Our clinical follow-up data for PVAC and PVAC GOLD are in a line with results of other groups reporting about the clinical outcomes with the first-generation PVAC catheter. These include three randomized comparisons of PVAC versus a conventional electro-anatomic approach [1618]. All three of these studies demonstrate no difference between the two techniques in freedom from AF at follow-up, but all show statistically significant reductions in procedure time and fluoroscopy time with PVAC. Other head-to-head comparisons of PVAC versus the conventional approach demonstrate equivalent freedom from AF at the 3-year follow-up [19] and 5-year follow-up [20] but also improved procedural efficiency with PVAC. The present study demonstrates that the procedural efficiency with PVAC GOLD is further improved over PVAC. The use of PVAC GOLD resulted in significantly fewer RF applications and significantly less procedure and fluoroscopy time. These improvements in procedural efficiency may be related to the thermal properties of gold electrode material versus platinum [13, 21].

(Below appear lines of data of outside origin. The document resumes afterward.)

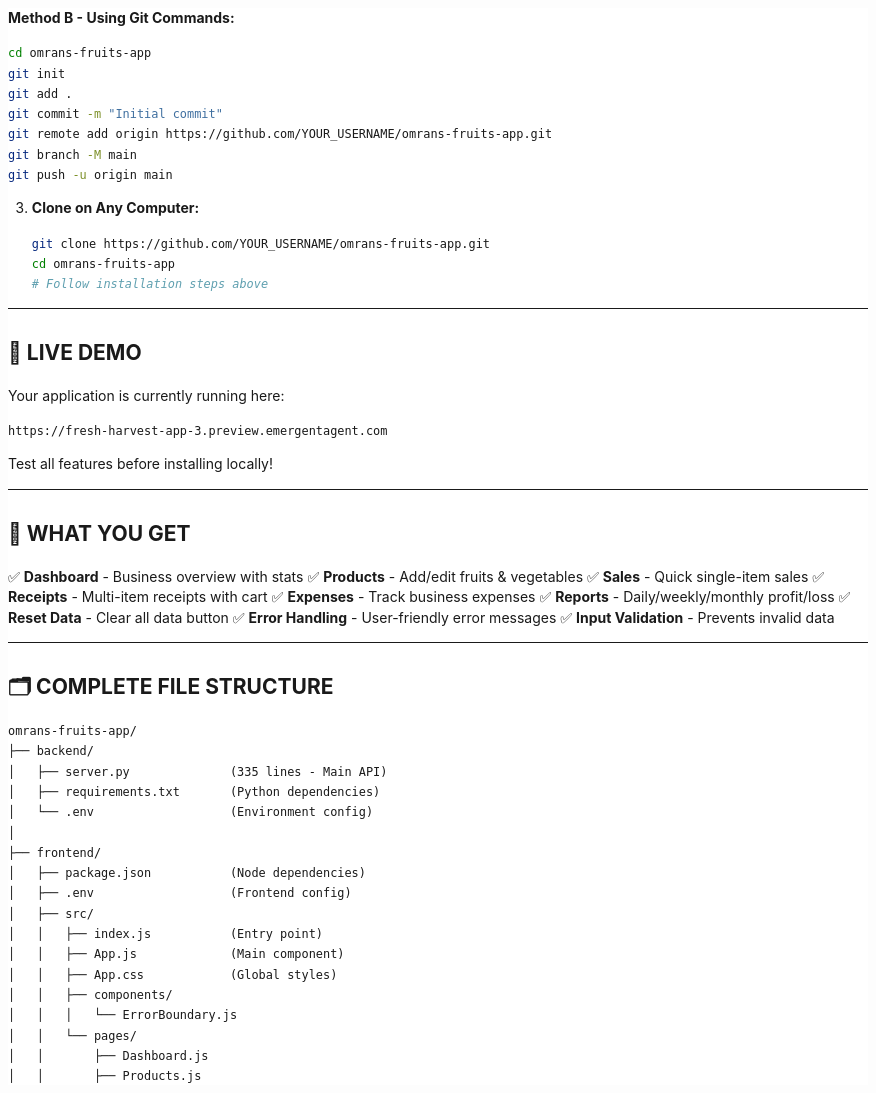    **Method B - Using Git Commands:**
   ```bash
   cd omrans-fruits-app
   git init
   git add .
   git commit -m "Initial commit"
   git remote add origin https://github.com/YOUR_USERNAME/omrans-fruits-app.git
   git branch -M main
   git push -u origin main
   ```

3. **Clone on Any Computer:**
   ```bash
   git clone https://github.com/YOUR_USERNAME/omrans-fruits-app.git
   cd omrans-fruits-app
   # Follow installation steps above
   ```

---

## 📱 LIVE DEMO

Your application is currently running here:
```
https://fresh-harvest-app-3.preview.emergentagent.com
```

Test all features before installing locally!

---

## 🎯 WHAT YOU GET

✅ **Dashboard** - Business overview with stats
✅ **Products** - Add/edit fruits & vegetables
✅ **Sales** - Quick single-item sales
✅ **Receipts** - Multi-item receipts with cart
✅ **Expenses** - Track business expenses
✅ **Reports** - Daily/weekly/monthly profit/loss
✅ **Reset Data** - Clear all data button
✅ **Error Handling** - User-friendly error messages
✅ **Input Validation** - Prevents invalid data

---

## 🗂️ COMPLETE FILE STRUCTURE

```
omrans-fruits-app/
├── backend/
│   ├── server.py              (335 lines - Main API)
│   ├── requirements.txt       (Python dependencies)
│   └── .env                   (Environment config)
│
├── frontend/
│   ├── package.json           (Node dependencies)
│   ├── .env                   (Frontend config)
│   ├── src/
│   │   ├── index.js           (Entry point)
│   │   ├── App.js             (Main component)
│   │   ├── App.css            (Global styles)
│   │   ├── components/
│   │   │   └── ErrorBoundary.js
│   │   └── pages/
│   │       ├── Dashboard.js
│   │       ├── Products.js
```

Comparison of RF biophysics through analysis of generator files demonstrates that the PVAC GOLD delivered energy more efficiently than did PVAC. On the GENius generator, power ≥3 W and temperature >50 °C are visually displayed as green bars and referred to as “Effective Contact.” In this study, we did not observe a difference between the two catheters in this aspect, potentially because electrodes with low temperature or low power were switched off by the software algorithm or manually by the physicians. However, we did observe that more power was delivered during ablations with PVAC GOLD (“Effective Energy”). This may explain the reduction in RF applications required for PVI in our study. We also observed a significant decrease in low-power ablations with PVAC GOLD versus PVAC (2 vs. 6 %). Decreased rates of low-power ablations have been shown to reduce acute PV reconnection (with adenosine challenge) and improve clinical AF recurrence at follow-up [22]. In our series of patients, PVAC GOLD was associated with a decrease in low-power ablations yet resulted in similar freedom from AF at 12 months as PVAC. This may be due to the limited sample size and mid-term follow-up.

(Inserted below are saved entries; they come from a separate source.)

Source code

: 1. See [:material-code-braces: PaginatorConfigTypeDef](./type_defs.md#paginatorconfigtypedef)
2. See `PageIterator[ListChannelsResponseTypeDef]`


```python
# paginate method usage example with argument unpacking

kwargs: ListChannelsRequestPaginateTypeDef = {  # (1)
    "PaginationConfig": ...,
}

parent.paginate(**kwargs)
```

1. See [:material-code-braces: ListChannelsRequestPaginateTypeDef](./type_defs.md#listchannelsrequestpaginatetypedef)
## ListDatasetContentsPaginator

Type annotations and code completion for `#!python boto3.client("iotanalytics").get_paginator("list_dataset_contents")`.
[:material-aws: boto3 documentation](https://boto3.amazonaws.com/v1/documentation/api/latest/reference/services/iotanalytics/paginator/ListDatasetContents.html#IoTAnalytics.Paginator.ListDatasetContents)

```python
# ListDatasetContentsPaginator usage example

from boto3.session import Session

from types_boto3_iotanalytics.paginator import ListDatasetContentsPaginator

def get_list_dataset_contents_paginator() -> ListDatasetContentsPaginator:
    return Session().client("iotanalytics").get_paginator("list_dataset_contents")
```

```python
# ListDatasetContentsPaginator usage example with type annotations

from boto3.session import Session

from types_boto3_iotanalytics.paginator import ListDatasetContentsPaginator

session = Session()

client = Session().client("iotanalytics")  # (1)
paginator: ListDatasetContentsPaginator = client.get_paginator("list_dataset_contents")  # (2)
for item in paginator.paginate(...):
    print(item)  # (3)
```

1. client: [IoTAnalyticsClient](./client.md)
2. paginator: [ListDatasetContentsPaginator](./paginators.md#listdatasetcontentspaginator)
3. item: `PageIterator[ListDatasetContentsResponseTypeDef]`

There have been concerns over safety with the PVAC catheter, particularly with respect to reports of asymptomatic cerebral embolism and neurological complications. The ERACE trial demonstrated that PVAC procedural changes, in particular avoiding close proximity of electrodes 1 and 10, led to significant reductions in occurrence of ACE (1.7 %) [10]. The PVAC GOLD catheter has only nine electrodes which avoids this potential source of emboli. Further, results of the PRECISION GOLD study show a low 2.1 % rate of ACE with the novel PVAC GOLD [14]. In the current study, no significant adverse events using either the PVAC or PVAC GOLD catheter were reported.

5 Study limitations

The study has a relatively low sample size as it was designed to compare the performance of the second-generation PVAC GOLD to the first-generation PVAC.

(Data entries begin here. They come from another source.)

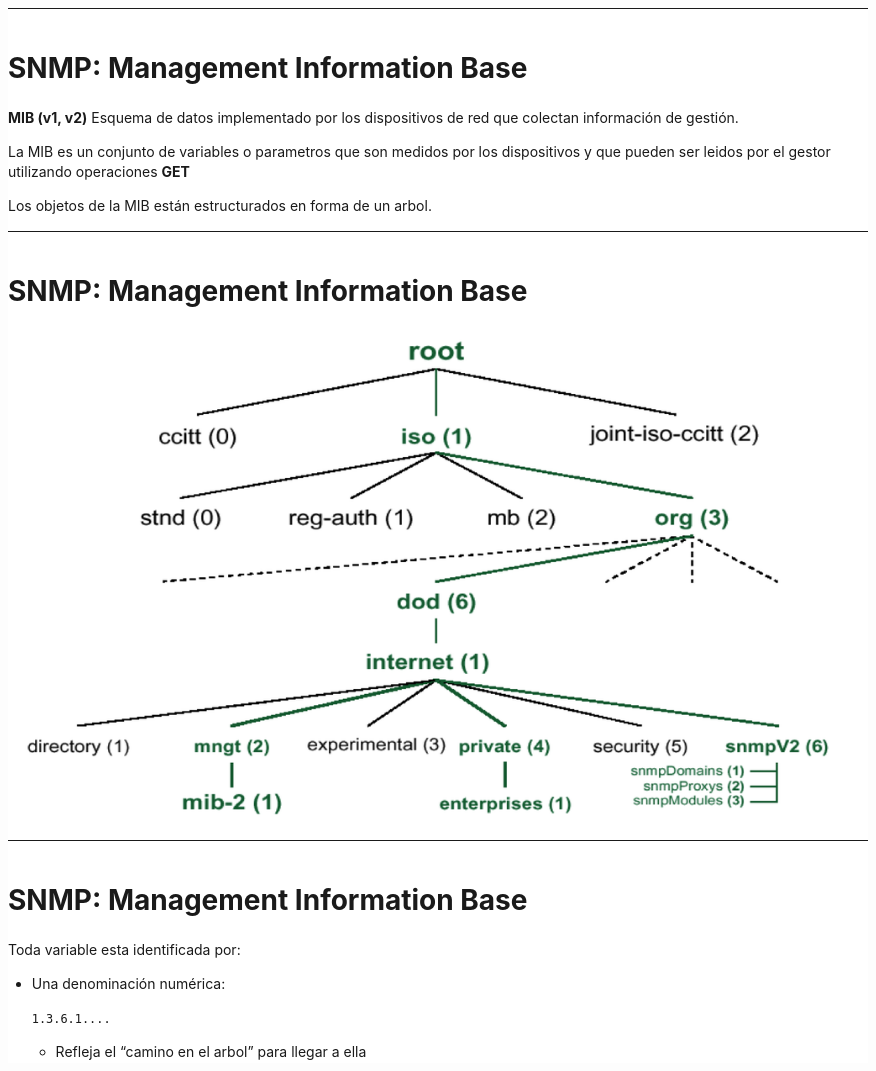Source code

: ***

# SNMP: Management Information Base

**MIB (v1, v2)** Esquema de datos implementado por los dispositivos de red que colectan información de gestión.

La MIB es un conjunto de variables o parametros que son medidos por los dispositivos y que pueden ser leidos por el gestor utilizando operaciones **GET**

Los objetos de la MIB están estructurados en forma de un arbol.

***

# SNMP: Management Information Base

![inline,fit](arbol-mib.png)

***

# SNMP: Management Information Base

Toda variable esta identificada por:
* Una denominación numérica:
	```
	1.3.6.1....
	```
	* Refleja el “camino en el arbol” para llegar a ella 
	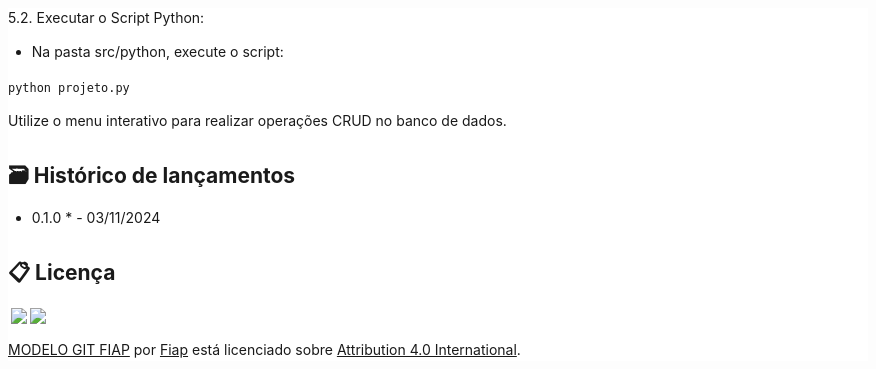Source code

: 5.2. Executar o Script Python:

- Na pasta src/python, execute o script:
```
python projeto.py
```

Utilize o menu interativo para realizar operações CRUD no banco de dados.
## 🗃 Histórico de lançamentos

* 0.1.0 *  - 03/11/2024

## 📋 Licença

<img style="height:22px!important;margin-left:3px;vertical-align:text-bottom;" src="https://mirrors.creativecommons.org/presskit/icons/cc.svg?ref=chooser-v1"><img style="height:22px!important;margin-left:3px;vertical-align:text-bottom;" src="https://mirrors.creativecommons.org/presskit/icons/by.svg?ref=chooser-v1"><p xmlns:cc="http://creativecommons.org/ns#" xmlns:dct="http://purl.org/dc/terms/"><a property="dct:title" rel="cc:attributionURL" href="https://github.com/agodoi/template">MODELO GIT FIAP</a> por <a rel="cc:attributionURL dct:creator" property="cc:attributionName" href="https://fiap.com.br">Fiap</a> está licenciado sobre <a href="http://creativecommons.org/licenses/by/4.0/?ref=chooser-v1" target="_blank" rel="license noopener noreferrer" style="display:inline-block;">Attribution 4.0 International</a>.</p>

Also, this study was not randomized because these two catheters (first- and second-generation PVAC) were not commercially available at the same time; however, all procedures were consecutive and performed by the same operators. Finally, we did not perform post-procedure imaging to assess the prevalence of ACE or asymptomatic PV stenosis in this study. Future studies are warranted to assess the longer-term effectiveness and safety of this second-generation catheter.

6 Conclusion

The PVAC GOLD system allows a reduction in radiofrequency ablation time, higher energy delivery, fewer low power ablations, and improved biophysical efficiency when compared to the first-generation PVAC system. This measureable effects during the procedure did not improve the AF recurrence rate at the 6-month follow-up. Further studies are needed to rule out the long-term effect of improved ablation parameters with regard to freedom from AF.